• **What the task asks**:
Return a word-for-word copy of the complete listing below.

• **Entries shown**:

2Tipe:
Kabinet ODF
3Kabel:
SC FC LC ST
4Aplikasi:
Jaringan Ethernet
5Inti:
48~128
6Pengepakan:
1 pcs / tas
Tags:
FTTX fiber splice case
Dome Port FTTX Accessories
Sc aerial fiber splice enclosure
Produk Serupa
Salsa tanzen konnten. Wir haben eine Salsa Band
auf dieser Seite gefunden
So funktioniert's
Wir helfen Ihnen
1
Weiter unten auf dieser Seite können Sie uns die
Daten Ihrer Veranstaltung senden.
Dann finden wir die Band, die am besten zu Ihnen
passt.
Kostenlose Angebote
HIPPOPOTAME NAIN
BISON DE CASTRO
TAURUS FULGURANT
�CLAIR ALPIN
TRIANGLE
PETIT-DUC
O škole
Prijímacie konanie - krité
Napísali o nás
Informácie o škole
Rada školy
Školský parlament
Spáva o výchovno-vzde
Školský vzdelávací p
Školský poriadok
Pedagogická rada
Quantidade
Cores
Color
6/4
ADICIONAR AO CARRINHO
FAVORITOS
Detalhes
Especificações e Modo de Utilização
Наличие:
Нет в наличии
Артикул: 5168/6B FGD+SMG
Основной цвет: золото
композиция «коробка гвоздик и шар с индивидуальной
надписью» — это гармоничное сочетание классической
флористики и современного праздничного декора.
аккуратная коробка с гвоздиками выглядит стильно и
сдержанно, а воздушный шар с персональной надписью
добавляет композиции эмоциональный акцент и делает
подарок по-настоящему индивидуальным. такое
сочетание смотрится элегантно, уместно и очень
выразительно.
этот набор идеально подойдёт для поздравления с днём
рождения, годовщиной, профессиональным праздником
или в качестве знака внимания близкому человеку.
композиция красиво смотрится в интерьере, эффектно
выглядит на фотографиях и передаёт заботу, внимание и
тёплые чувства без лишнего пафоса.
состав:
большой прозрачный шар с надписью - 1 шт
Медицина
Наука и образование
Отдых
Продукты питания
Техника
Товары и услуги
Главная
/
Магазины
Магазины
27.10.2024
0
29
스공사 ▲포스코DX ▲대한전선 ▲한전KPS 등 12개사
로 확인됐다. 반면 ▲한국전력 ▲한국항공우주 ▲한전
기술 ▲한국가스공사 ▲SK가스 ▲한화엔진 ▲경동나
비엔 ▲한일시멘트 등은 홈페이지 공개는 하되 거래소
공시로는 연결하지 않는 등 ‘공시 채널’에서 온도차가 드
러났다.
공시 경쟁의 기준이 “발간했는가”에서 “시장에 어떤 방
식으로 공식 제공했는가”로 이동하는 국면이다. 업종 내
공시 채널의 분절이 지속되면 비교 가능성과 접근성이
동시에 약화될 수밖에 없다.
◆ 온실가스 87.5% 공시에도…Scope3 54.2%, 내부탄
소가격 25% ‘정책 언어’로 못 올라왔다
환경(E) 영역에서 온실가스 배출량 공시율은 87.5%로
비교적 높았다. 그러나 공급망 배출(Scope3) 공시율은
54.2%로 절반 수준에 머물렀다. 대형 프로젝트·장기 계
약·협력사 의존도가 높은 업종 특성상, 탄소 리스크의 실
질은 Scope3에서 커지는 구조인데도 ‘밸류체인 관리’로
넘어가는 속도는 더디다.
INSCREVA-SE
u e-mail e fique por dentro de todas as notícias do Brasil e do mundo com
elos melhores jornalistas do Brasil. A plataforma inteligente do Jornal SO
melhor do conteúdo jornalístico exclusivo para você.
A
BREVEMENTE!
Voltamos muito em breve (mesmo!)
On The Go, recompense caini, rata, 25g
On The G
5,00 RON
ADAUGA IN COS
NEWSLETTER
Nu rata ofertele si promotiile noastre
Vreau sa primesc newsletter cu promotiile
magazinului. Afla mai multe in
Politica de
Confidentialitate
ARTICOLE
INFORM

• **Exercise response**:
2Tipe:
Kabinet ODF
3Kabel:
SC FC LC ST
4Aplikasi:
Jaringan Ethernet
5Inti:
48~128
6Pengepakan:
1 pcs / tas
Tags:
FTTX fiber splice case
Dome Port FTTX Accessories
Sc aerial fiber splice enclosure
Produk Serupa
Salsa tanzen konnten. Wir haben eine Salsa Band
auf dieser Seite gefunden
So funktioniert's
Wir helfen Ihnen
1
Weiter unten auf dieser Seite können Sie uns die
Daten Ihrer Veranstaltung senden.
Dann finden wir die Band, die am besten zu Ihnen
passt.
Kostenlose Angebote
HIPPOPOTAME NAIN
BISON DE CASTRO
TAURUS FULGURANT
�CLAIR ALPIN
TRIANGLE
PETIT-DUC
O škole
Prijímacie konanie - krité
Napísali o nás
Informácie o škole
Rada školy
Školský parlament
Spáva o výchovno-vzde
Školský vzdelávací p
Školský poriadok
Pedagogická rada
Quantidade
Cores
Color
6/4
ADICIONAR AO CARRINHO
FAVORITOS
Detalhes
Especificações e Modo de Utilização
Наличие:
Нет в наличии
Артикул: 5168/6B FGD+SMG
Основной цвет: золото
композиция «коробка гвоздик и шар с индивидуальной
надписью» — это гармоничное сочетание классической
флористики и современного праздничного декора.
аккуратная коробка с гвоздиками выглядит стильно и
сдержанно, а воздушный шар с персональной надписью
добавляет композиции эмоциональный акцент и делает
подарок по-настоящему индивидуальным. такое
сочетание смотрится элегантно, уместно и очень
выразительно.
этот набор идеально подойдёт для поздравления с днём
рождения, годовщиной, профессиональным праздником
или в качестве знака внимания близкому человеку.
композиция красиво смотрится в интерьере, эффектно
выглядит на фотографиях и передаёт заботу, внимание и
тёплые чувства без лишнего пафоса.
состав:
большой прозрачный шар с надписью - 1 шт
Медицина
Наука и образование
Отдых
Продукты питания
Техника
Товары и услуги
Главная
/
Магазины
Магазины
27.10.2024
0
29
스공사 ▲포스코DX ▲대한전선 ▲한전KPS 등 12개사
로 확인됐다. 반면 ▲한국전력 ▲한국항공우주 ▲한전
기술 ▲한국가스공사 ▲SK가스 ▲한화엔진 ▲경동나
비엔 ▲한일시멘트 등은 홈페이지 공개는 하되 거래소
공시로는 연결하지 않는 등 ‘공시 채널’에서 온도차가 드
러났다.
공시 경쟁의 기준이 “발간했는가”에서 “시장에 어떤 방
식으로 공식 제공했는가”로 이동하는 국면이다. 업종 내
공시 채널의 분절이 지속되면 비교 가능성과 접근성이
동시에 약화될 수밖에 없다.
◆ 온실가스 87.5% 공시에도…Scope3 54.2%, 내부탄
소가격 25% ‘정책 언어’로 못 올라왔다
환경(E) 영역에서 온실가스 배출량 공시율은 87.5%로
비교적 높았다. 그러나 공급망 배출(Scope3) 공시율은
54.2%로 절반 수준에 머물렀다. 대형 프로젝트·장기 계
약·협력사 의존도가 높은 업종 특성상, 탄소 리스크의 실
질은 Scope3에서 커지는 구조인데도 ‘밸류체인 관리’로
넘어가는 속도는 더디다.
INSCREVA-SE
u e-mail e fique por dentro de todas as notícias do Brasil e do mundo com
elos melhores jornalistas do Brasil. A plataforma inteligente do Jornal SO
melhor do conteúdo jornalístico exclusivo para você.
A
BREVEMENTE!
Voltamos muito em breve (mesmo!)
On The Go, recompense caini, rata, 25g
On The G
5,00 RON
ADAUGA IN COS
NEWSLETTER
Nu rata ofertele si promotiile noastre
Vreau sa primesc newsletter cu promotiile
magazinului. Afla mai multe in
Politica de
Confidentialitate
ARTICOLE
INFORM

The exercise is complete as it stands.